◆ **TASK PROMPT**
Reproduce, word for word, the lines of the stored data entries that start with the line containing "We cover the issues the corporate" and end with the line containing "Unified School District", including both of those lines. Omit the pictures from your answer.

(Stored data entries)
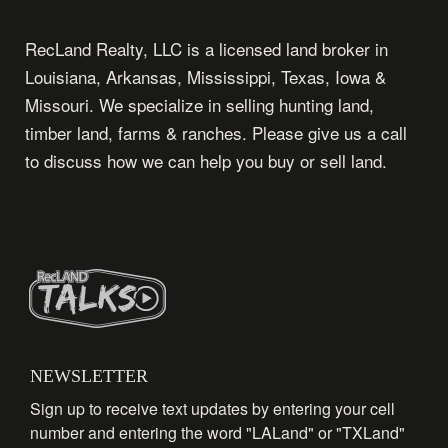
RecLand Realty, LLC is a licensed land broker in
Louisiana, Arkansas, Mississippi, Texas, Iowa &
Missouri. We specialize in selling hunting land,
timber land, farms & ranches. Please give us a call
to discuss how we can help you buy or sell land.
NEWSLETTER
Sign up to receive text updates by entering your cell
number and entering the word "LALand" or "TXLand"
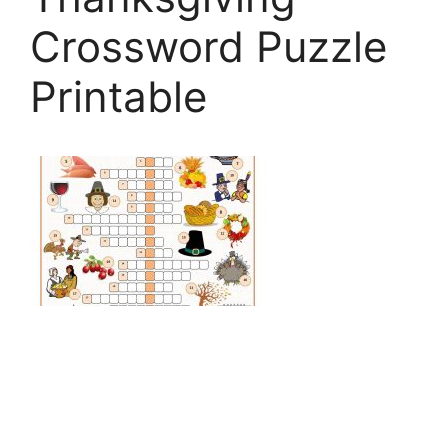
Crossword Puzzle
Printable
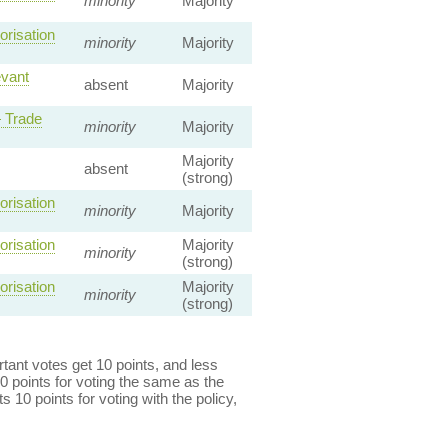
minority
Majority
orisation
minority
Majority
evant
absent
Majority
 Trade
minority
Majority
Majority
absent
(strong)
orisation
minority
Majority
orisation
Majority
minority
(strong)
orisation
Majority
minority
(strong)
ant votes get 10 points, and less
0 points for voting the same as the
s 10 points for voting with the policy,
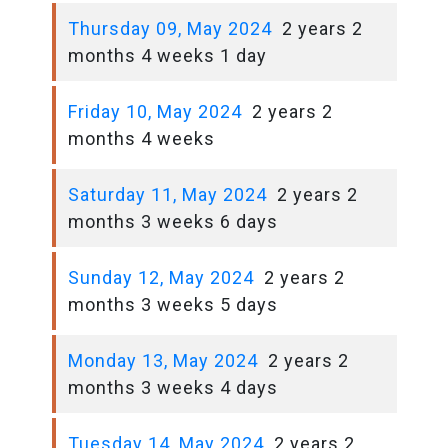
Thursday 09, May 2024
2 years 2
months 4 weeks 1 day
Friday 10, May 2024
2 years 2
months 4 weeks
Saturday 11, May 2024
2 years 2
months 3 weeks 6 days
Sunday 12, May 2024
2 years 2
months 3 weeks 5 days
Monday 13, May 2024
2 years 2
months 3 weeks 4 days
Tuesday 14, May 2024
2 years 2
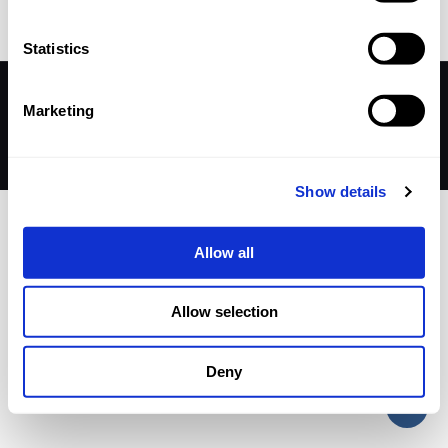
Statistics
© 2026 Betheme by
Muffin group
| All Rights Reserved |
Marketing
Powered by
WordPress
Show details
Allow all
Allow selection
Deny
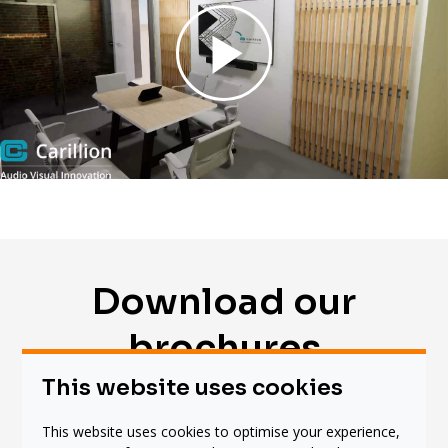
Download our
brochures
This website uses cookies
This website uses cookies to optimise your experience,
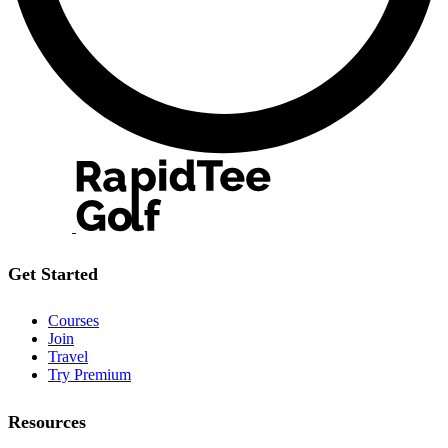
Get Started
Courses
Join
Travel
Try Premium
Resources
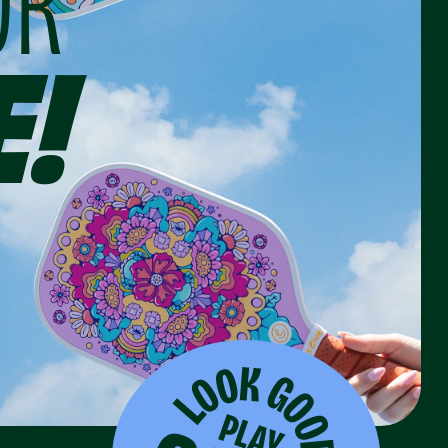
OR
E!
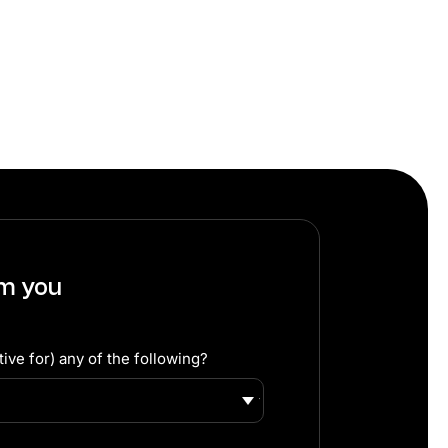
om you
ive for) any of the following?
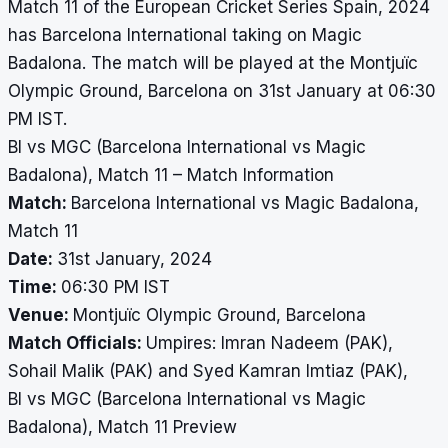
Match 11 of the European Cricket Series Spain, 2024
has Barcelona International taking on Magic
Badalona. The match will be played at the Montjuïc
Olympic Ground, Barcelona on 31st January at 06:30
PM IST.
BI vs MGC (Barcelona International vs Magic
Badalona), Match 11 – Match Information
Match:
Barcelona International vs Magic Badalona,
Match 11
Date:
31st January, 2024
Time:
06:30 PM IST
Venue:
Montjuïc Olympic Ground, Barcelona
Match Officials:
Umpires: Imran Nadeem (PAK),
Sohail Malik (PAK) and Syed Kamran Imtiaz (PAK),
BI vs MGC (Barcelona International vs Magic
Badalona), Match 11 Preview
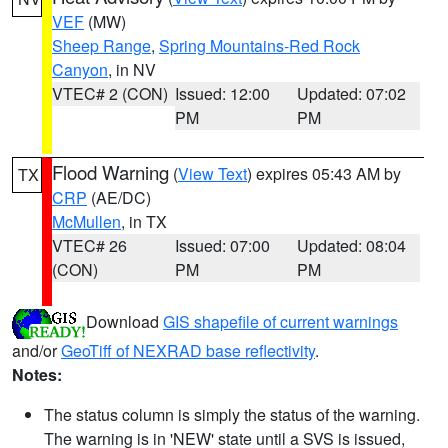
VEF
(MW)
Sheep Range
,
Spring Mountains-Red Rock
Canyon
, in NV
VTEC# 2 (CON)
Issued: 12:00
Updated: 07:02
PM
PM
Flood Warning
(
View Text
) expires 05:43 AM by
TX
CRP
(AE/DC)
McMullen
, in TX
VTEC# 26
Issued: 07:00
Updated: 08:04
(CON)
PM
PM
Download
GIS shapefile of current warnings
and/or
GeoTiff of NEXRAD base reflectivity
.
Notes:
The status column is simply the status of the warning.
The warning is in 'NEW' state until a SVS is issued,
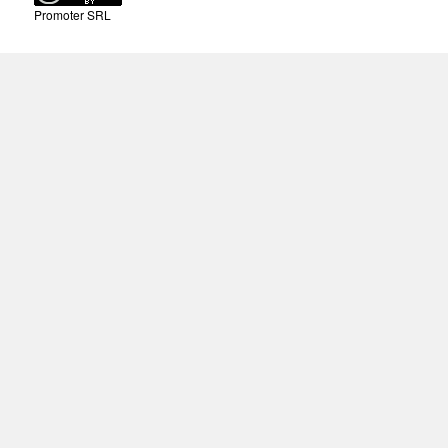
Promoter SRL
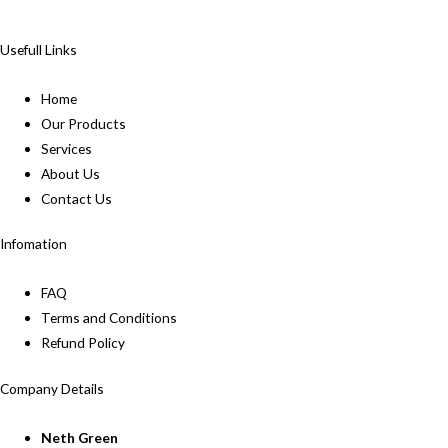
Usefull Links
Home
Our Products
Services
About Us
Contact Us
Infomation
FAQ
Terms and Conditions
Refund Policy
Company Details
Neth Green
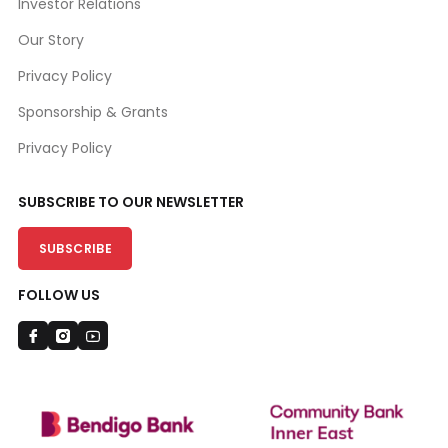
Investor Relations
Our Story
Privacy Policy
Sponsorship & Grants
Privacy Policy
SUBSCRIBE TO OUR NEWSLETTER
SUBSCRIBE
FOLLOW US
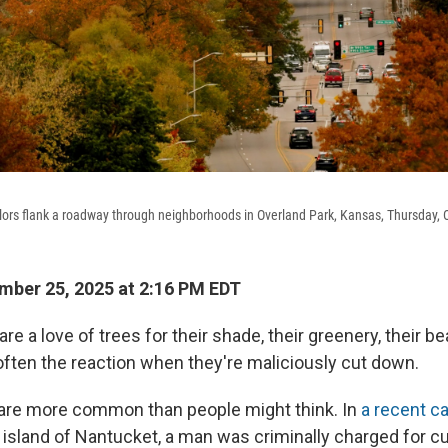
colors flank a roadway through neighborhoods in Overland Park, Kansas, Thursday, 
ber 25, 2025 at 2:16 PM EDT
e a love of trees for their shade, their greenery, their b
often the reaction when they're maliciously cut down.
are more common than people might think. In
a recent c
sland of Nantucket, a man was criminally charged for cu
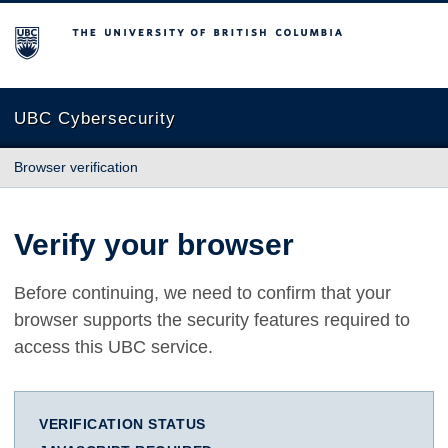
The University of British Columbia
UBC Cybersecurity
Browser verification
Verify your browser
Before continuing, we need to confirm that your
browser supports the security features required to
access this UBC service.
VERIFICATION STATUS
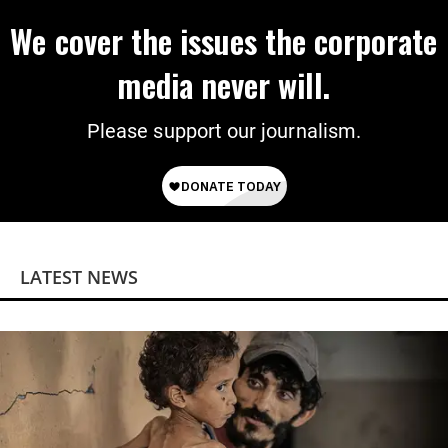
We cover the issues the corporate
media never will.
Please support our journalism.
LATEST NEWS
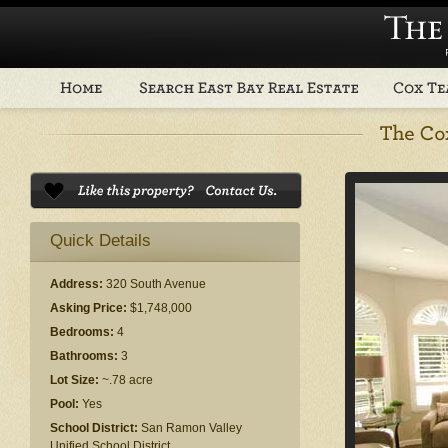
Quick Details
Address:
320 South Avenue
Asking Price:
$1,748,000
Bedrooms:
4
Bathrooms:
3
Lot Size:
~.78 acre
Pool:
Yes
School District:
San Ramon Valley
Unified School District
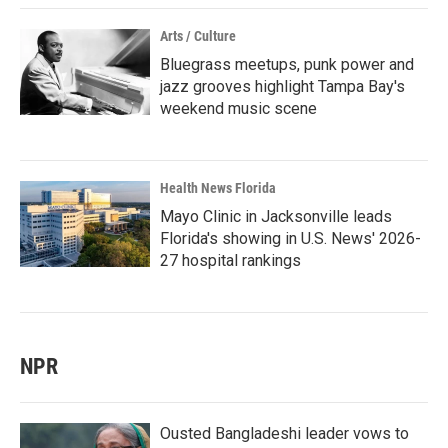
Arts / Culture
Bluegrass meetups, punk power and
jazz grooves highlight Tampa Bay's
weekend music scene
Health News Florida
Mayo Clinic in Jacksonville leads
Florida's showing in U.S. News' 2026-
27 hospital rankings
NPR
Ousted Bangladeshi leader vows to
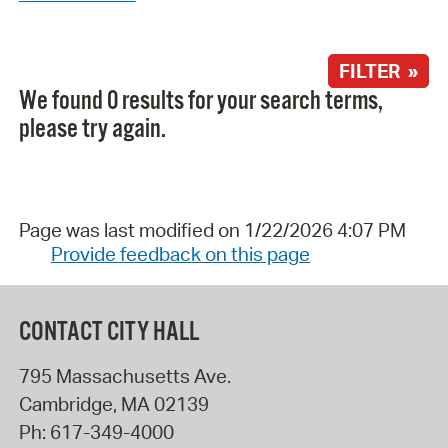
FILTER »
We found 0 results for your search terms,
please try again.
Page was last modified on 1/22/2026 4:07 PM
Provide feedback on this page
CONTACT CITY HALL
795 Massachusetts Ave.
Cambridge
,
MA
02139
Ph:
617-349-4000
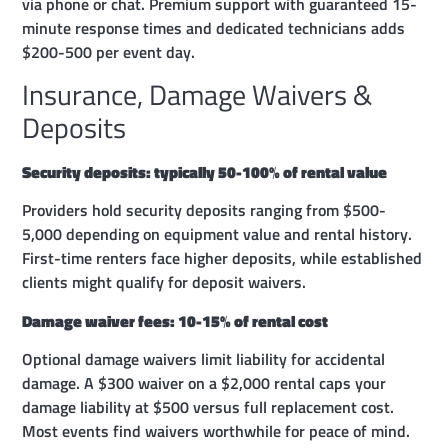
via phone or chat. Premium support with guaranteed 15-
minute response times and dedicated technicians adds
$200-500 per event day.
Insurance, Damage Waivers &
Deposits
Security deposits: typically 50-100% of rental value
Providers hold security deposits ranging from $500-
5,000 depending on equipment value and rental history.
First-time renters face higher deposits, while established
clients might qualify for deposit waivers.
Damage waiver fees: 10-15% of rental cost
Optional damage waivers limit liability for accidental
damage. A $300 waiver on a $2,000 rental caps your
damage liability at $500 versus full replacement cost.
Most events find waivers worthwhile for peace of mind.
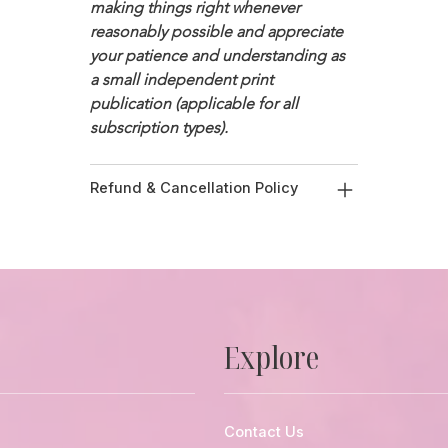
making things right whenever 
reasonably possible and appreciate 
your patience and understanding as 
a small independent print 
publication (applicable for all 
subscription types). 
Refund & Cancellation Policy
Explore
Contact Us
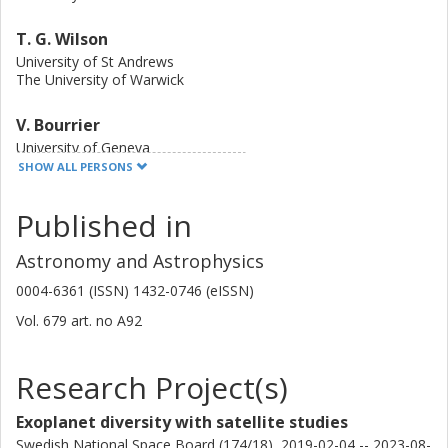
Space Telescope should be able to detect silicate species
in the atmosphere of the planet. This could also reveal
T. G. Wilson
important clues about the planetary interior and help
University of St Andrews
disentangle planet formation and evolution models.
The University of Warwick
V. Bourrier
University of Geneva
SHOW ALL PERSONS
L. Carone
Published in
Austrian Academy of Sciences
Astronomy and Astrophysics
M. Beck
University of Geneva
0004-6361 (ISSN) 1432-0746 (eISSN)
Vol. 679
art. no
A92
D. Ehrenreich
University of Geneva
Research Project(s)
S. G. Sousa
University of Porto
Exoplanet diversity with satellite studies
Swedish National Space Board (174/18), 2019-02-04 -- 2023-08-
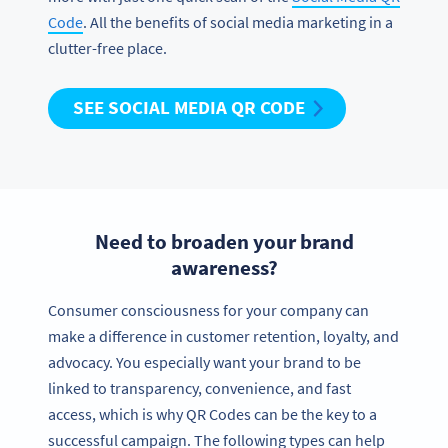
Code
. All the benefits of social media marketing in a
clutter-free place.
SEE SOCIAL MEDIA QR CODE
Need to broaden your brand
awareness?
Consumer consciousness for your company can
make a difference in customer retention, loyalty, and
advocacy. You especially want your brand to be
linked to transparency, convenience, and fast
access, which is why QR Codes can be the key to a
successful campaign. The following types can help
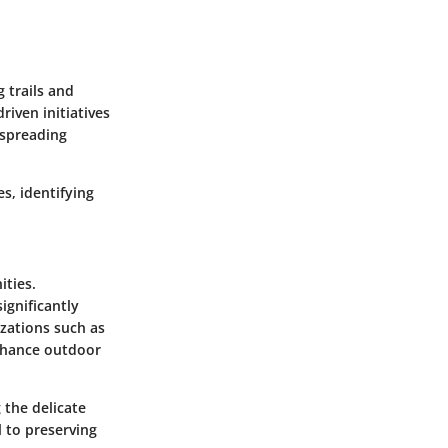
 trails and
iven initiatives
 spreading
s, identifying
ities.
ignificantly
zations such as
enhance outdoor
 the delicate
l to preserving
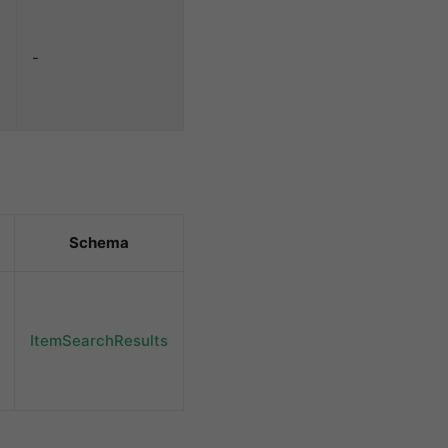
-
Schema
ItemSearchResults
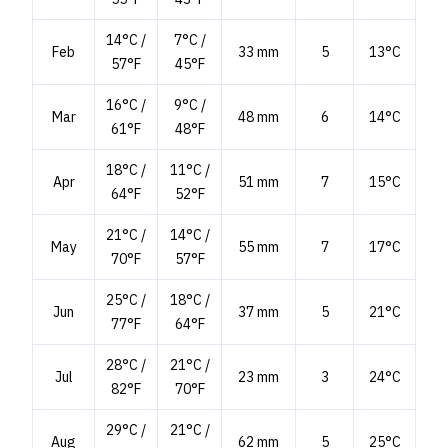
14°C /
7°C /
Feb
33 mm
5
13°C
57°F
45°F
16°C /
9°C /
Mar
48 mm
6
14°C
61°F
48°F
18°C /
11°C /
Apr
51 mm
7
15°C
64°F
52°F
21°C /
14°C /
May
55 mm
7
17°C
70°F
57°F
25°C /
18°C /
Jun
37 mm
5
21°C
77°F
64°F
28°C /
21°C /
Jul
23 mm
3
24°C
82°F
70°F
29°C /
21°C /
Aug
62 mm
5
25°C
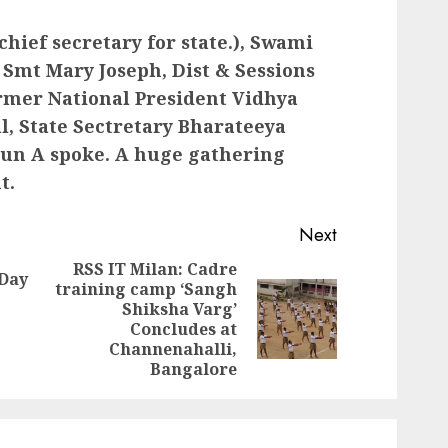
hief secretary for state.), Swami
Smt Mary Joseph, Dist & Sessions
rmer National President Vidhya
al, State Sectretary Bharateeya
un A spoke. A huge gathering
t.
Next
RSS IT Milan: Cadre
 Day
training camp ‘Sangh
Previous
Shiksha Varg’
Next
post:
Concludes at
post:
Channenahalli,
Bangalore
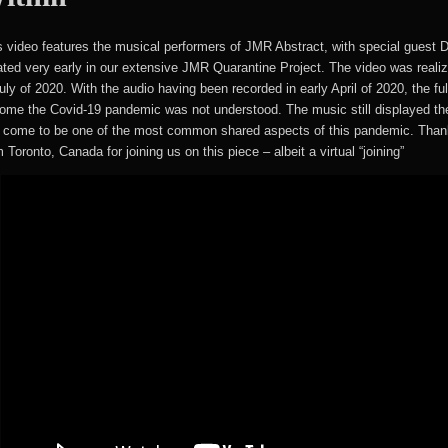
s video features the musical performers of JMR Abstract, with special guest 
ated very early in our extensive JMR Quarantine Project. The video was real
July of 2020. With the audio having been recorded in early April of 2020, the fu
ome the Covid-19 pandemic was not understood. The music still displayed the
 come to be one of the most common shared aspects of this pandemic. Than
 Toronto, Canada for joining us on this piece – albeit a virtual “joining”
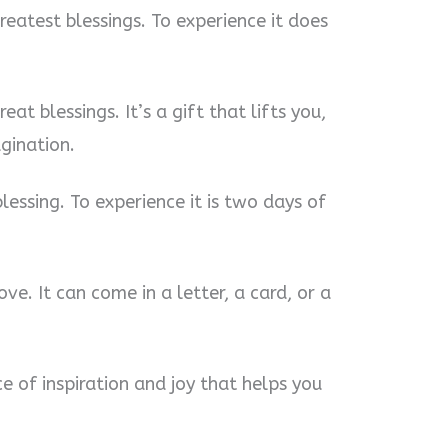
greatest blessings. To experience it does
eat blessings. It’s a gift that lifts you,
agination.
lessing. To experience it is two days of
ove. It can come in a letter, a card, or a
e of inspiration and joy that helps you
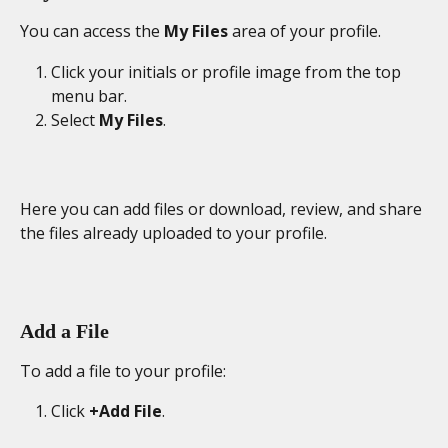
You can access the 
My Files
 area of your profile.
Click your initials or profile image from the top 
menu bar.
Select 
My Files
. 
Here you can add files or download, review, and share 
the files already uploaded to your profile.
Add a File
To add a file to your profile: 
Click 
+Add File
. 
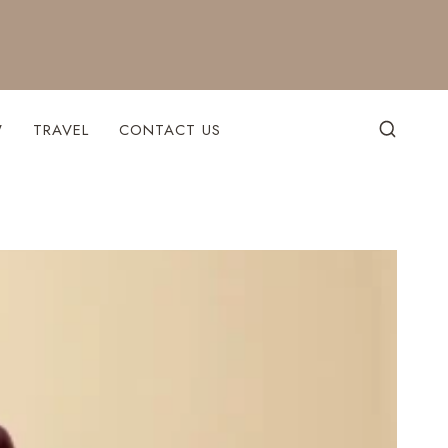
W
TRAVEL
CONTACT US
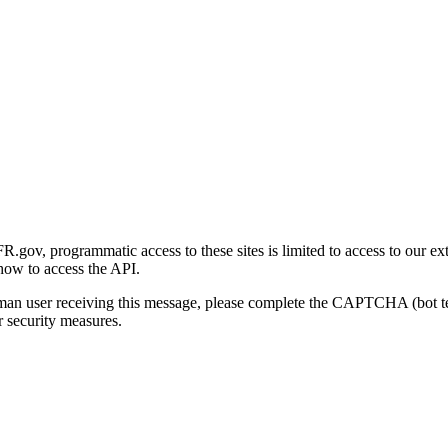
gov, programmatic access to these sites is limited to access to our ex
how to access the API.
human user receiving this message, please complete the CAPTCHA (bot t
 security measures.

◆ **REPLY**
We cover the issues the corporate
media never will.
Please support our journalism.
LATEST NEWS
Quick Details
Address:
320 South Avenue
Asking Price:
$1,748,000
Bedrooms:
4
Bathrooms:
3
Lot Size:
~.78 acre
Pool:
Yes
School District:
San Ramon Valley
Unified School District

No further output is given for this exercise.